ENERGY WEB-BASED IT & CONSULTING
With deregulation of energy markets,
it is possible for real-time control of the cumulative
total electric peak of instantaneous peaks for all
facilities owned by a client, regardless of their
location within a given electrical transmission
system. This real-time ability for load control
could be incorporated with limited two way communications
to reduce coincident demand charges either from
the power grid or the local utility. Energy management
controls not only includes the actual modulation
of systems to maintain the set points desired, but
also includes the trending of multiple control points
shown in convenient month-at-a-glance
format. This allows the end user to determine if
the units are operating properly. Trend-log analysis
with respect to a systems design and sequence
of operation, comparisons across different units,
end use equipment schedule monitoring with respect
to building occupancy schedules and similar activities
are all possible. Such trending of data can also
be in pseudo real-time, so that obvious directions
of trends can be captured early. As part of the
expansion of control technology, higher level control
algorithms are being developed that build upon learning
control theory, which has been in various stages
of development.
Until very recently, the use of computerized control
in energy management was limited to optimizing energy
usage. Issues of utility rates had generally been
factored into the algorithms and procedures previously
selected for use within the computer by engineering
consultants familiar with the opportunities in a
given utility service area. With the advent of real-time
pricing (RTP), such past procedures may be inadequate.
Development of energy metering systems, which gather
data in ways that accurately reflect the changing
cost structures of the utilities, is a first step
in this process. In competitive energy markets,
some negotiated energy supply contracts, do not
penalize or reward demand side management measures
directed at peak electric demand control.
So the strategy for saving electrical energy costs
could change as the contract structure changes.
Hence the future missions of energy management may
be more focused on a data management structure,
which can be easily adapted to large variations
in cost control. Also, in
the future, contract windows of a day or a week
may become commonplace, so the actual utility price
structure may be a constant-variable
to quote an old joke in engineering and therefore
more robust control designs may be required. This
also points up the absolute necessity for Purchasing
Department Personnel to communicate and plan closely
with the O&M Facilities personnel before signing
a supply side energy contract, since the two functions
of energy cost procurement and energy management
must be coordinated if investment funds are to be
optimized.
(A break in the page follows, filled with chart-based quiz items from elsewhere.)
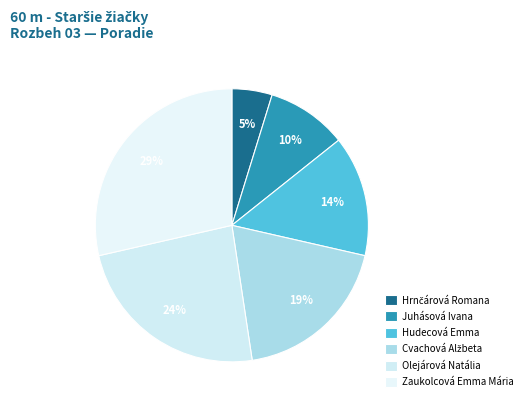

To the nearest percent, what is the combined percentage of Zaukolcová Emma Mária and Hrnčárová Romana?

33%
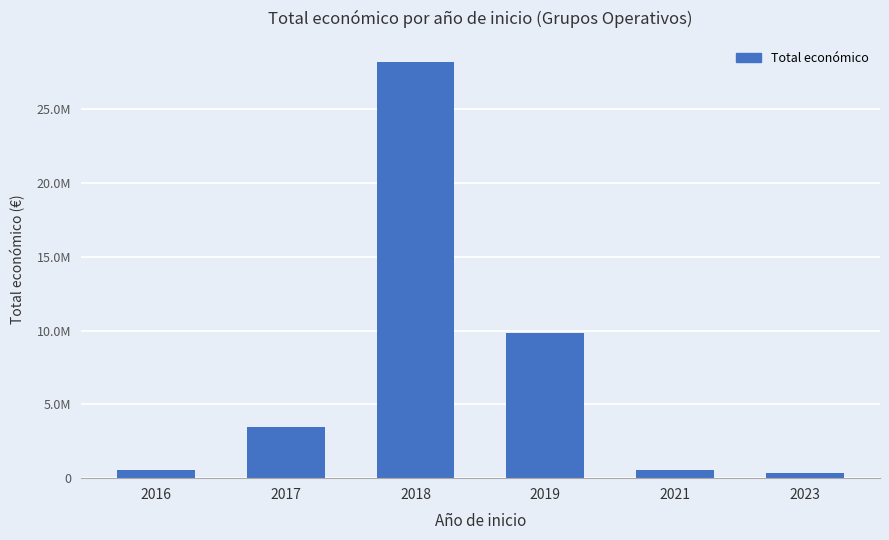

Does the chart contain any negative values?

No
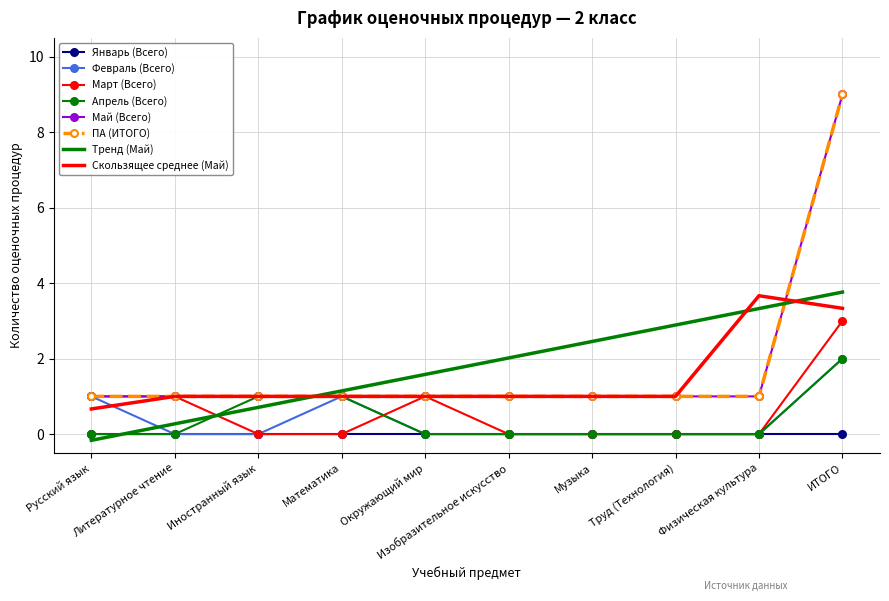

Count the Февраль (Всего) values in the range 0 to 1.

9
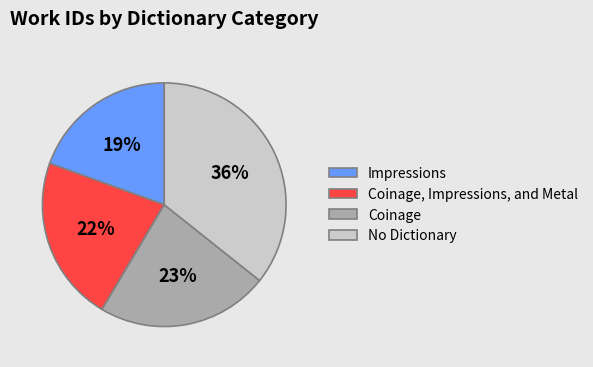

Is it true that Impressions is 19% of the pie?

True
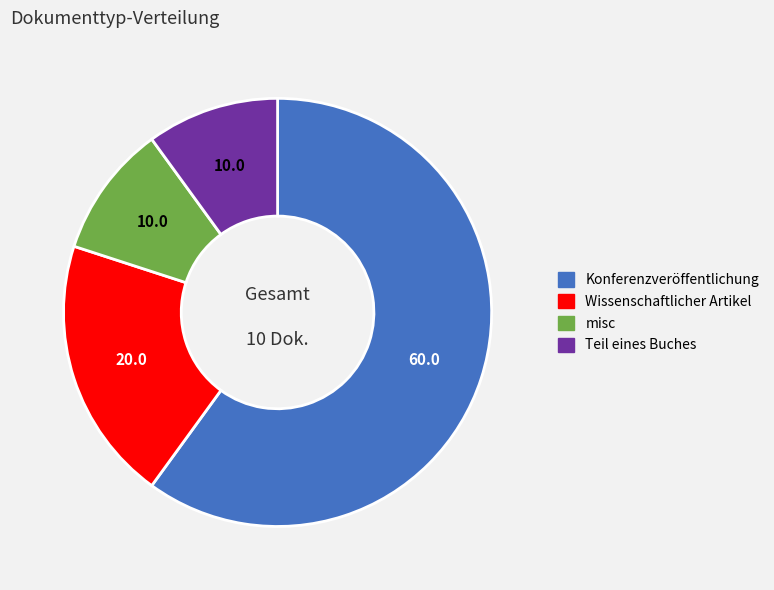

Count the number of slices in the pie.

4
The authors have seen recent cases where
such planning and coordination was not performed
and the so-called benefits of a good
supply side contract virtually negated millions
of dollars annually in benefits from carefully planned
energy investments.
Historically, the connection between these two activities
was much more decoupled, in that small supply side
contract cost reductions, with the same rate structure
had only minimal impact on the payback periods of
energy cost reduction measures (ECRMs). However,
with the near total deregulation in place in much
of North America and Europe today and with much
of the world coming close behind, these issues can
no longer be performed in a near vacuum.